Brücken statt Stacheldraht
Klaus Schwertner: "Ich glaube, dass die ÖVP nach dem Wahlkampf in Wien 2010 erkannt hat, dass es keine Wahlerfolge bringt, Menschen in Not zu kriminalisieren. Es ird am 1. Jänner 2014 eine Liberalisierung des Fremdenrechts geben."
progress: Wann wären die Proteste in der Votivkirche aus Sicht der Caritas ein Erfolg?
Klaus Schwertner: Durch ihren Protest haben die Flüchtlinge schon sehr viel erreicht: Sie haben sichtbar gemacht, dass es grundsätzliche Probleme in den Unterkünften und im Verfahren gibt. Erstmals treten AsylwerberInnen in einer breiten Öffentlichkeit selber für ihre Anliegen ein. Menschenrechte gelten für alle, das vermitteln sie eindrucksvoll. Gleichzeitig ist aber auch klar, dass wir in einem Rechtsstaat leben, das heißt nicht jedeR die oder der Asyl beantragt, wird auch Asyl erhalten. Die PolitikerInnen könnten zwei Dinge von den Flüchtlingen lernen: mehr Menschlichkeit und mehr Mut. Eine Lösung für die Flüchtlinge in der Votivkirche ist eine Frage des Wollens, nicht des Könnens.

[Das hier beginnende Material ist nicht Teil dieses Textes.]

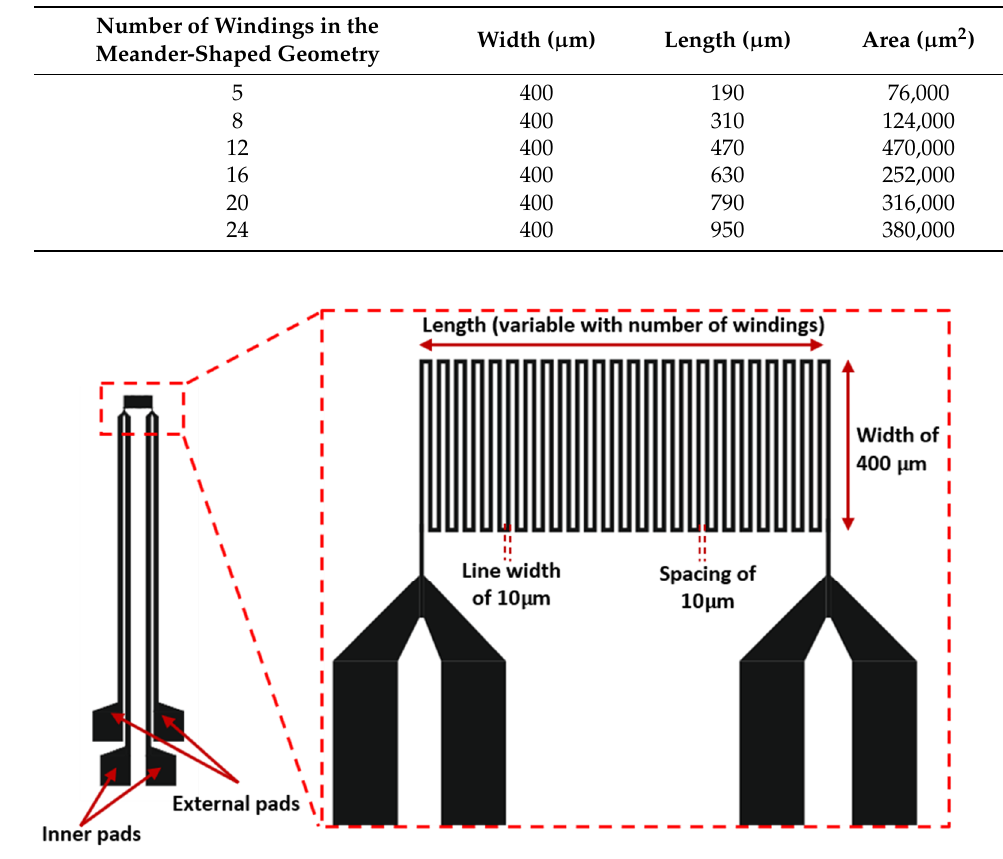
Figure 2. Schematic representation of the overall geometry of the temperature microsensors.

Warum hat sich aus der Bundesregierung niemand in die Kirche begeben? Oder der Bundespräsident, der sich auch
für Arigona Zogaj stark gemacht hat?
Das müssen Sie die PolitikerInnen selbst fragen. Es gab in der Kirche Gespräche mit Kardinal Schönborn und mit Othmar Karas, dem Vize-Präsidenten des Europaparlaments. Aber es ist nicht so wichtig, wo ein Dialog stattfindet, sondern dass ein Dialog stattfindet. Die Innenministerin hat Anfang Jänner vier Flüchtlinge, die in der Votivkirche Schutz suchen, empfangen. Dabei hat sie zwei Stunden lang mit ihnen gesprochen und faire Verfahren versprochen – aber auch betont, dass es keine strukturellen Änderungen im Asylrecht geben werde.
Welche gesetzlichen Änderungen braucht es aus Ihrer Sicht?

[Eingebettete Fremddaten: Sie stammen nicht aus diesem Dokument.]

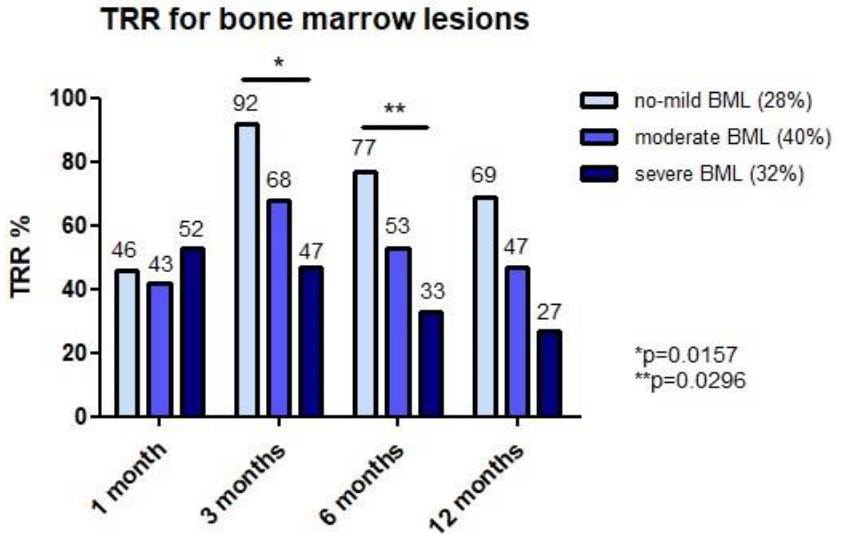
Figure 6. Therapeutic response rate (TRR%) for bone marrow lesion (BML) classification.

Es ist nicht alles schlecht und nicht alles gut im österreichischen Asylwesen. Wenn man sich die Verhältnisse in Griechenland anschaut, stehen wir hier nicht so schlecht da. Trotzdem sollte Europa gemeinsam Brücken bauen, anstatt Stacheldrähte hochzuziehen. Österreich braucht rasche, qualitätsvolle Asylverfahren. In acht von neun Bundesländern gibt es baufällige, schimmlige Quartiere. Da brauchen wir Mindeststandards: Es geht nicht um Hotels mit drei Sternen, sondern um menschenwürdiges Wohnen. Wir brauchen eine einheitliche Beurteilung der Gefahren in den Herkunftsländern der Flüchtlinge. Es mutet eigenartig an, dass auf der Homepage des Außenministeriums Reisewarnungen der höchsten Sicherheitsstufe für Pakistan ausgesprochen werden, aber die Flüchtlinge aus diesen Regionen möglicherweise dorthin zurück müssen.

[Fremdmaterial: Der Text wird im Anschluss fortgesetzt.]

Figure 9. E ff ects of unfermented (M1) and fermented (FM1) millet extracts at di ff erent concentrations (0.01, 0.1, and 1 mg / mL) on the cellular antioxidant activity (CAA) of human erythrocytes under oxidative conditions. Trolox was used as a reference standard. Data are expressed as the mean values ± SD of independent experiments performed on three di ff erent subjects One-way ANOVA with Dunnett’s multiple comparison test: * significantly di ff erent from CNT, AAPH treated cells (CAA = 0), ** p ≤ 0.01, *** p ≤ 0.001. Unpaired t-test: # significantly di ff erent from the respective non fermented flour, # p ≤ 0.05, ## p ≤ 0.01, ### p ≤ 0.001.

Menschenrechtsorganisationen kritisieren, dass im Asyl- und Fremdenrecht seit 20 Jahren eine Verschärfung die andere jagt.
Unzählige Novellen haben dazu geführt, dass die Qualität der Gesetze immer schlechter geworden ist. Durch die Schaffung des Bundesamtes für Flüchtlinge und Migration sollte es aber hier dringend notwendige Verbesserungen geben. In den letzten Jahren hat sich einiges zum Positiven verändert. Aber auf der einen Seite wirft man Flüchtlingen oft vor, dass sie viel Steuergeld kosten, und auf der anderen Seite lässt man sie nicht arbeiten – das ist zynisch. Die aktuelle Regelung erlaubt nur Saisonarbeit bei der Ernte. AsylwerberInnen dürften Gurkerl ernten, aber aufgrund der Einschränkung der Bewegungsfreiheit dürfen sie oft nicht dort hin, wo die Gurkerl sind.
Haben sich SPÖ und ÖVP in der Frage der Rechte von MigrantInnen zu lange von der FPÖ treiben lassen?
Ich glaube, dass die ÖVP nach dem Wahlkampf in Wien 2010 erkannt hat, dass es keine Wahlerfolge bringt, Menschen in Not zu kriminalisieren. Es wird am 1. Jänner 2014 eine Liberalisierung des Fremdenrechts geben. Menschen, die sich fünf Jahre in Österreich aufhalten, drei davon legal, bekommen einen Rechtsanspruch auf humanitäres Bleiberecht. Abschiebungen von Kindern mit Sturmgewehren, Familien, die auseinandergerissen werden: Diese Zustände müssen in Österreich ein Ende haben und ich bin guten Mutes, dass uns das gelingt. Es braucht klare Gesetze und Menschlichkeit.